_DATA EXTRACT:_
+===+

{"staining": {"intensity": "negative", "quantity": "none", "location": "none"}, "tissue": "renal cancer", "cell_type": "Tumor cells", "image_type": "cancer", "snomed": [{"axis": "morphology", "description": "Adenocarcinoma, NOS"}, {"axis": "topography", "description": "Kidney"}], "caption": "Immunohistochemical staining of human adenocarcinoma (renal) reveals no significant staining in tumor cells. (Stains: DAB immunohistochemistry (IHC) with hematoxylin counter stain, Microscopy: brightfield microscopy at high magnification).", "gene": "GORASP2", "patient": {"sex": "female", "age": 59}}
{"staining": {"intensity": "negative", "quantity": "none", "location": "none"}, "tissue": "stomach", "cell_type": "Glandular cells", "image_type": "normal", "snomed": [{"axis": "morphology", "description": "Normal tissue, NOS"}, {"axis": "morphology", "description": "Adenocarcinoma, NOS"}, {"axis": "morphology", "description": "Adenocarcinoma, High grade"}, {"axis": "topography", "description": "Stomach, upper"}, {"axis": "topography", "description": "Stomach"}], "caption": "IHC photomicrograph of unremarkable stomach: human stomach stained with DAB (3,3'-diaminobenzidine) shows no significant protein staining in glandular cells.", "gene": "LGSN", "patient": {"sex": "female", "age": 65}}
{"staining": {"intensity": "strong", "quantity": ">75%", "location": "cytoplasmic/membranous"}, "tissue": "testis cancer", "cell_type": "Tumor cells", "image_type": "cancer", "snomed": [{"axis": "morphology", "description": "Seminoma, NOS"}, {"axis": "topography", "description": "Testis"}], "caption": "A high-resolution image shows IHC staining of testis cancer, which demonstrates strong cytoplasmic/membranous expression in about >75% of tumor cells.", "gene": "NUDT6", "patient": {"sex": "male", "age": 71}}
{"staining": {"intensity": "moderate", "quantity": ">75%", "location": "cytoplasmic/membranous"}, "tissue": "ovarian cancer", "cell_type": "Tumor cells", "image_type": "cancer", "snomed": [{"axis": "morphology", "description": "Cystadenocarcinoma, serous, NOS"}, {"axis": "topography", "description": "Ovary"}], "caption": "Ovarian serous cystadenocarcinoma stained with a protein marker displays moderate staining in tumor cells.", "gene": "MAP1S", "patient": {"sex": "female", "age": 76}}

+===+

_WHAT IS REQUIRED:_ Please return every line in the data that includes the string "stained".

_RESULT OF THE TASK:_
{"staining": {"intensity": "negative", "quantity": "none", "location": "none"}, "tissue": "stomach", "cell_type": "Glandular cells", "image_type": "normal", "snomed": [{"axis": "morphology", "description": "Normal tissue, NOS"}, {"axis": "morphology", "description": "Adenocarcinoma, NOS"}, {"axis": "morphology", "description": "Adenocarcinoma, High grade"}, {"axis": "topography", "description": "Stomach, upper"}, {"axis": "topography", "description": "Stomach"}], "caption": "IHC photomicrograph of unremarkable stomach: human stomach stained with DAB (3,3'-diaminobenzidine) shows no significant protein staining in glandular cells.", "gene": "LGSN", "patient": {"sex": "female", "age": 65}}
{"staining": {"intensity": "moderate", "quantity": ">75%", "location": "cytoplasmic/membranous"}, "tissue": "ovarian cancer", "cell_type": "Tumor cells", "image_type": "cancer", "snomed": [{"axis": "morphology", "description": "Cystadenocarcinoma, serous, NOS"}, {"axis": "topography", "description": "Ovary"}], "caption": "Ovarian serous cystadenocarcinoma stained with a protein marker displays moderate staining in tumor cells.", "gene": "MAP1S", "patient": {"sex": "female", "age": 76}}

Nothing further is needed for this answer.